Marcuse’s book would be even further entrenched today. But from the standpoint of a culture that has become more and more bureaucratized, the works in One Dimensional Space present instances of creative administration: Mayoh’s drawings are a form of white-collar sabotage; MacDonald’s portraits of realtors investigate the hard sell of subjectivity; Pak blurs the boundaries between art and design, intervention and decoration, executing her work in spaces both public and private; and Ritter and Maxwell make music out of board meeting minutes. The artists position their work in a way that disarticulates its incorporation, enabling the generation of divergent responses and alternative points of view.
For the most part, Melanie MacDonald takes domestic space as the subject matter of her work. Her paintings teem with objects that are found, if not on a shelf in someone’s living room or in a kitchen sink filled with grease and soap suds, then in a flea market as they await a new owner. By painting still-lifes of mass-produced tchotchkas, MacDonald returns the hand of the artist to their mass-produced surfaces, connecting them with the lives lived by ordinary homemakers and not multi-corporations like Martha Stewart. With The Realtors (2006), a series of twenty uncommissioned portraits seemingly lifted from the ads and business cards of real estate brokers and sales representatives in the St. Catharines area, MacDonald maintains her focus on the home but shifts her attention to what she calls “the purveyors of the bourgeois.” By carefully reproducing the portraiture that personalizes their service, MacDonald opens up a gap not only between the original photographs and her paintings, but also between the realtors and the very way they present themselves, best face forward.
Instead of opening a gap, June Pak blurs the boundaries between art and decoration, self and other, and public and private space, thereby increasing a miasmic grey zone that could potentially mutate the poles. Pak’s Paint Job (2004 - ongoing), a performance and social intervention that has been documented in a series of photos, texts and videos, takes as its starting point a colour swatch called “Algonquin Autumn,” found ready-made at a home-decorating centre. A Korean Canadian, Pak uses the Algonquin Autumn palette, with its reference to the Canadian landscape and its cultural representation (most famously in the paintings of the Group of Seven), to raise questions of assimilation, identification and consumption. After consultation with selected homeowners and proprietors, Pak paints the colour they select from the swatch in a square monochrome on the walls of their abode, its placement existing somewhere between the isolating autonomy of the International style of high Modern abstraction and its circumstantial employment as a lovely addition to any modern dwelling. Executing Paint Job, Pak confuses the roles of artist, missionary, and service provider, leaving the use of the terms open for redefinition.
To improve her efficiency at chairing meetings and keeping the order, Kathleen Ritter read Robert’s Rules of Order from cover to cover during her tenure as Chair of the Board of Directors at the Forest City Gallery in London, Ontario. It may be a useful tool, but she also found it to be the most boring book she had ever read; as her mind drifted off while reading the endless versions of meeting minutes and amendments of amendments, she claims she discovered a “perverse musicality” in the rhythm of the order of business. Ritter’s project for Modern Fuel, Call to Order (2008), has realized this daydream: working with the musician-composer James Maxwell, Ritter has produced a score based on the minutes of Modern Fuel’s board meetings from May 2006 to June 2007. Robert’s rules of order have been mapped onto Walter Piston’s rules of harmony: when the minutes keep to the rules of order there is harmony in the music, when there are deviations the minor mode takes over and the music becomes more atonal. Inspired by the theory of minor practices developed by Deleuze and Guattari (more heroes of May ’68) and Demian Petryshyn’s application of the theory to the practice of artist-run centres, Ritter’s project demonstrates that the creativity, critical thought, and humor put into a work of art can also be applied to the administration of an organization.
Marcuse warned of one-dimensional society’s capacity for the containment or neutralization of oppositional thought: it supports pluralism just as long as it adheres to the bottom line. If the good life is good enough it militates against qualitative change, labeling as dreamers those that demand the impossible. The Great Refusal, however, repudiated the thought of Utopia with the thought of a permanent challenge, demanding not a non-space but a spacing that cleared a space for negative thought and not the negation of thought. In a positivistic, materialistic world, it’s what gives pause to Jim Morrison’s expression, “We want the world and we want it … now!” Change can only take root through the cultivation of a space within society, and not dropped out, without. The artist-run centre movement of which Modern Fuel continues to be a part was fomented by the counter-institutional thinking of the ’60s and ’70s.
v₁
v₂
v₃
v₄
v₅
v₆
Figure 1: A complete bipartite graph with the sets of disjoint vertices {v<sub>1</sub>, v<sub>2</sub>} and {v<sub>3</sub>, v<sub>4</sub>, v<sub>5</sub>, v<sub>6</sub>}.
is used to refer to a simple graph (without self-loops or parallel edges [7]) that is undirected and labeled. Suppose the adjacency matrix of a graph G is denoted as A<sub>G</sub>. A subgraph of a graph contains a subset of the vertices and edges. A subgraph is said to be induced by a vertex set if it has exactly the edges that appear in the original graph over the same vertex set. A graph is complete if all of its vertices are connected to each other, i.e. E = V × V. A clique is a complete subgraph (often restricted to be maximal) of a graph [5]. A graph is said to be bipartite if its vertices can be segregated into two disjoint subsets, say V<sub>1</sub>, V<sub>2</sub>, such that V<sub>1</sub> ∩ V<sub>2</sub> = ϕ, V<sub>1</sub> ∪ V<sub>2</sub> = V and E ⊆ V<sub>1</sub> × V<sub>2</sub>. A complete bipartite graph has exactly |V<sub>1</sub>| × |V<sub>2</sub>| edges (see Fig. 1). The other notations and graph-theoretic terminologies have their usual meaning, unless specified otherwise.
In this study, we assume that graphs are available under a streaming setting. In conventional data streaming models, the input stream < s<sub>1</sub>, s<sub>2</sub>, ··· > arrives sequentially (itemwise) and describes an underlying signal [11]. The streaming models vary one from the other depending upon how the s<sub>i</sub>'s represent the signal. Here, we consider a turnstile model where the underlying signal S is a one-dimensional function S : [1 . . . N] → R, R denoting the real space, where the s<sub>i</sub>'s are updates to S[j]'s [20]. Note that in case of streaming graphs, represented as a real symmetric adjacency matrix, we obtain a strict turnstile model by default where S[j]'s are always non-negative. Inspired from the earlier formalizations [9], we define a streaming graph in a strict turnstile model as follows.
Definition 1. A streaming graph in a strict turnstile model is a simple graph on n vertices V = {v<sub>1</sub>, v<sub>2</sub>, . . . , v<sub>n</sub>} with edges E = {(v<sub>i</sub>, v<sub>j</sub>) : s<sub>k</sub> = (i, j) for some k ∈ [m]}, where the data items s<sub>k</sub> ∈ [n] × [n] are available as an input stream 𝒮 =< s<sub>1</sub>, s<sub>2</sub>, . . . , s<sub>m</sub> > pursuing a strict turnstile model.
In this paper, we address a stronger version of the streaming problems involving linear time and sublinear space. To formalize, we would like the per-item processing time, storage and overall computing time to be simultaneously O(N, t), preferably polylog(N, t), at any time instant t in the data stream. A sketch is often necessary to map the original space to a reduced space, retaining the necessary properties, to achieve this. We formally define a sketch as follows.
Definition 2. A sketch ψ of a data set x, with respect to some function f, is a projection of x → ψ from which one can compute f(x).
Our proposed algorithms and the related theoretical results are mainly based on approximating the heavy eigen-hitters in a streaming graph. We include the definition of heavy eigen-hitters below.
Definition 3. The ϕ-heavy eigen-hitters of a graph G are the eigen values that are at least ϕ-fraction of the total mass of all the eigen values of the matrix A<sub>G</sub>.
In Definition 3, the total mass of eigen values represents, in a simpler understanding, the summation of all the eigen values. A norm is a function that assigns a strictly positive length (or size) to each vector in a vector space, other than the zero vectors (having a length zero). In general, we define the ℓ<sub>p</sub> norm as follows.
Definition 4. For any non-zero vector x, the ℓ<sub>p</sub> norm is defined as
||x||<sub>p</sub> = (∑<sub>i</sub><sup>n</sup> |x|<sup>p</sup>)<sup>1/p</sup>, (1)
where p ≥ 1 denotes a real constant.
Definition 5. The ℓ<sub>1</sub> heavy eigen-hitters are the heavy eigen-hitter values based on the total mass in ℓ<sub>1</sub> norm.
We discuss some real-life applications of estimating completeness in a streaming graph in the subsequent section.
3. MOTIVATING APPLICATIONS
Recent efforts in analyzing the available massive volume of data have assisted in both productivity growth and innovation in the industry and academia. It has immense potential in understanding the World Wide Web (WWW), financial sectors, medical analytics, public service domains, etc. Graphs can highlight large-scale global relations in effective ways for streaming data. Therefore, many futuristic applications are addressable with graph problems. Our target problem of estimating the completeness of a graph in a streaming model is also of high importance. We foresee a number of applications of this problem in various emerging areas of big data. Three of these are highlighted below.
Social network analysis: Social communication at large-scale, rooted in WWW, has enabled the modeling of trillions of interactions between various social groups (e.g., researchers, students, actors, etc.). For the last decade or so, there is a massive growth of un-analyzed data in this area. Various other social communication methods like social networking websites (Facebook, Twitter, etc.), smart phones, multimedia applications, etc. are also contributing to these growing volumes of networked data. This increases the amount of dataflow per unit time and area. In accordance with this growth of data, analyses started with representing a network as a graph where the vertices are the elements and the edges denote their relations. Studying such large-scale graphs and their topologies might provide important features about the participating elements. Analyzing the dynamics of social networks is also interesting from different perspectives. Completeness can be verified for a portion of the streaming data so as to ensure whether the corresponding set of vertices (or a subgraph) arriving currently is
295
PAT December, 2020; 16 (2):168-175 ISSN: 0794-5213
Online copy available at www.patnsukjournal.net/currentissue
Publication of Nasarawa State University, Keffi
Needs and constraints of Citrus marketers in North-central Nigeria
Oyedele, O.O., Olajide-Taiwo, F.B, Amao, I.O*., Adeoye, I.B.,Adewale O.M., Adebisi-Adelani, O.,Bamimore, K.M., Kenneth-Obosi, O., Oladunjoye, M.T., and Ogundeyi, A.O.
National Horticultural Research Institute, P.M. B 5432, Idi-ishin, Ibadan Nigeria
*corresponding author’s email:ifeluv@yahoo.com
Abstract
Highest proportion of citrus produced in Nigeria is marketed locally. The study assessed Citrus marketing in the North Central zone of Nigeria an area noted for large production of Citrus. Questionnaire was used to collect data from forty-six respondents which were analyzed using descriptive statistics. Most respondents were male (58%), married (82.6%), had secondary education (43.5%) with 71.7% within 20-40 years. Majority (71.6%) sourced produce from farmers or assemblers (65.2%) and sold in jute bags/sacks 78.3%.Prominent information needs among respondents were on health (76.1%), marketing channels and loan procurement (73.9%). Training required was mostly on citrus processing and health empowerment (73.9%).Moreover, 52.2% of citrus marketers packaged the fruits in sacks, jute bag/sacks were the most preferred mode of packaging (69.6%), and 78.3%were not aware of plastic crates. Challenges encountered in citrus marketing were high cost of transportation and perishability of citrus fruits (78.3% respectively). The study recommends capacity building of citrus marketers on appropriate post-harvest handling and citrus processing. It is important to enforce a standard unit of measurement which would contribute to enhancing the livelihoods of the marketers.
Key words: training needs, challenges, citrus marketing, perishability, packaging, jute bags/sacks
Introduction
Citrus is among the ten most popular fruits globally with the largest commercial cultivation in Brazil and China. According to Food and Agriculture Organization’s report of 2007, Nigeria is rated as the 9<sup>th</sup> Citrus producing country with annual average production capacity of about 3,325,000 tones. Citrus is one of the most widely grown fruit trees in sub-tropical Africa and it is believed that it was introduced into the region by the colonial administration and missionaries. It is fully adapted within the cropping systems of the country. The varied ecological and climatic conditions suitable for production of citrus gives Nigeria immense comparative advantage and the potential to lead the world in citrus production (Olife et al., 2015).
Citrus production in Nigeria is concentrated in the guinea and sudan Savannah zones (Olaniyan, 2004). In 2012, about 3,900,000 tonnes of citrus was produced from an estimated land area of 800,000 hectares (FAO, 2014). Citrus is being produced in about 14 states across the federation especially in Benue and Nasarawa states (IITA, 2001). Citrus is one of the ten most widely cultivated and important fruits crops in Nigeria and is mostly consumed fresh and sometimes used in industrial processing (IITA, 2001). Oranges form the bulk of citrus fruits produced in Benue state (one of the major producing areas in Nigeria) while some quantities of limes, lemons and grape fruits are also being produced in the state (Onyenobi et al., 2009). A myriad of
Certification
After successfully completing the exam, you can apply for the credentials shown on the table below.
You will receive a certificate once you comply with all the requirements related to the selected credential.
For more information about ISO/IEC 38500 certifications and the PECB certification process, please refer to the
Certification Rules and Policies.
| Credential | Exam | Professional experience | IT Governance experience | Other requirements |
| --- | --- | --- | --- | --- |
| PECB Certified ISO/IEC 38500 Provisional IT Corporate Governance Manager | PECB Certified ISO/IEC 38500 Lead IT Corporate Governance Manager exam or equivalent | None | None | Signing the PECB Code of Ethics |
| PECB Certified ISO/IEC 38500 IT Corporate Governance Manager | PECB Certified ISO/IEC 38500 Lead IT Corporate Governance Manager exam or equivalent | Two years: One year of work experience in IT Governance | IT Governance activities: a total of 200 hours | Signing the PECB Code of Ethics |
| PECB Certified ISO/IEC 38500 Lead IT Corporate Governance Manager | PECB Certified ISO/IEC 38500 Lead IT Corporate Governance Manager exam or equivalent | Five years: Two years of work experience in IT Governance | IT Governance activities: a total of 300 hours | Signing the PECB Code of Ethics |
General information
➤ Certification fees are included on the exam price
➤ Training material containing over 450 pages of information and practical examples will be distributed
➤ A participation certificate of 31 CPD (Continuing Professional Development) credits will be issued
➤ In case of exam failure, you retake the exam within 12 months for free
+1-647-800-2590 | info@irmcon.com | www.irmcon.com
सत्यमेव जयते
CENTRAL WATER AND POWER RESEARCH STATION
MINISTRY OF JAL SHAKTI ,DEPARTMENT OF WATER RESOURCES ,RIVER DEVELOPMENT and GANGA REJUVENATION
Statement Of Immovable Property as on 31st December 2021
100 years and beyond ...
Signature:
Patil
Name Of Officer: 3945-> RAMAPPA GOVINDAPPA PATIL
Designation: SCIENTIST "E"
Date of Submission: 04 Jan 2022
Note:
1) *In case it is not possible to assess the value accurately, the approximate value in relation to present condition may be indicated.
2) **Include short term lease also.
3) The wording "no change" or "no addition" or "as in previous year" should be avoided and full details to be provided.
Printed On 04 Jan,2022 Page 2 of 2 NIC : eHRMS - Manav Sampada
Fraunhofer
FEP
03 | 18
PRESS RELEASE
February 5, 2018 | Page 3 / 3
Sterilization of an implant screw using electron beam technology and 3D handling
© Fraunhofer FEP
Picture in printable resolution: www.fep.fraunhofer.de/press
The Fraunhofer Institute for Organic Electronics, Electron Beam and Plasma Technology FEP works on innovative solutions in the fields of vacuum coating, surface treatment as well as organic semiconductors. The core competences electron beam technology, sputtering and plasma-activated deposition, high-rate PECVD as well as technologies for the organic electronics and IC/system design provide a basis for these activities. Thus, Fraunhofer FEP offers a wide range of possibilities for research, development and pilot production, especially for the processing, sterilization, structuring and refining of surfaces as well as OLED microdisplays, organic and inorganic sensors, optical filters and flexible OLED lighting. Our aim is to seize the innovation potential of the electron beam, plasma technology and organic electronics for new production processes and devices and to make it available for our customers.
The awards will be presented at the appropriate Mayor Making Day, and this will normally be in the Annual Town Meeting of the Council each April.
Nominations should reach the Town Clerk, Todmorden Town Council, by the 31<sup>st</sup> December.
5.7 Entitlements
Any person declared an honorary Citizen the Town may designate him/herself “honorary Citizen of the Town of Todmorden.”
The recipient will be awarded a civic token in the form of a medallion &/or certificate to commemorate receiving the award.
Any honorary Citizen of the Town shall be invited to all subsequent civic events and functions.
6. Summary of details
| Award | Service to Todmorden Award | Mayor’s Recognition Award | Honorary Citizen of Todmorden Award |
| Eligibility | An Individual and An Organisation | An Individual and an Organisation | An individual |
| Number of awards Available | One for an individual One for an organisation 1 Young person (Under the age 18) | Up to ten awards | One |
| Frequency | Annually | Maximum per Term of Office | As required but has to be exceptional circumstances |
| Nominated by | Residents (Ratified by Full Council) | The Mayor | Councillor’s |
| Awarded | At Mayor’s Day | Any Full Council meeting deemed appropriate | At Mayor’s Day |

◆ ◆ ◆

Work instructions: Please count how many lines of the listing include the word "Mayor", giving the number by itself.

Answer to the problem: 4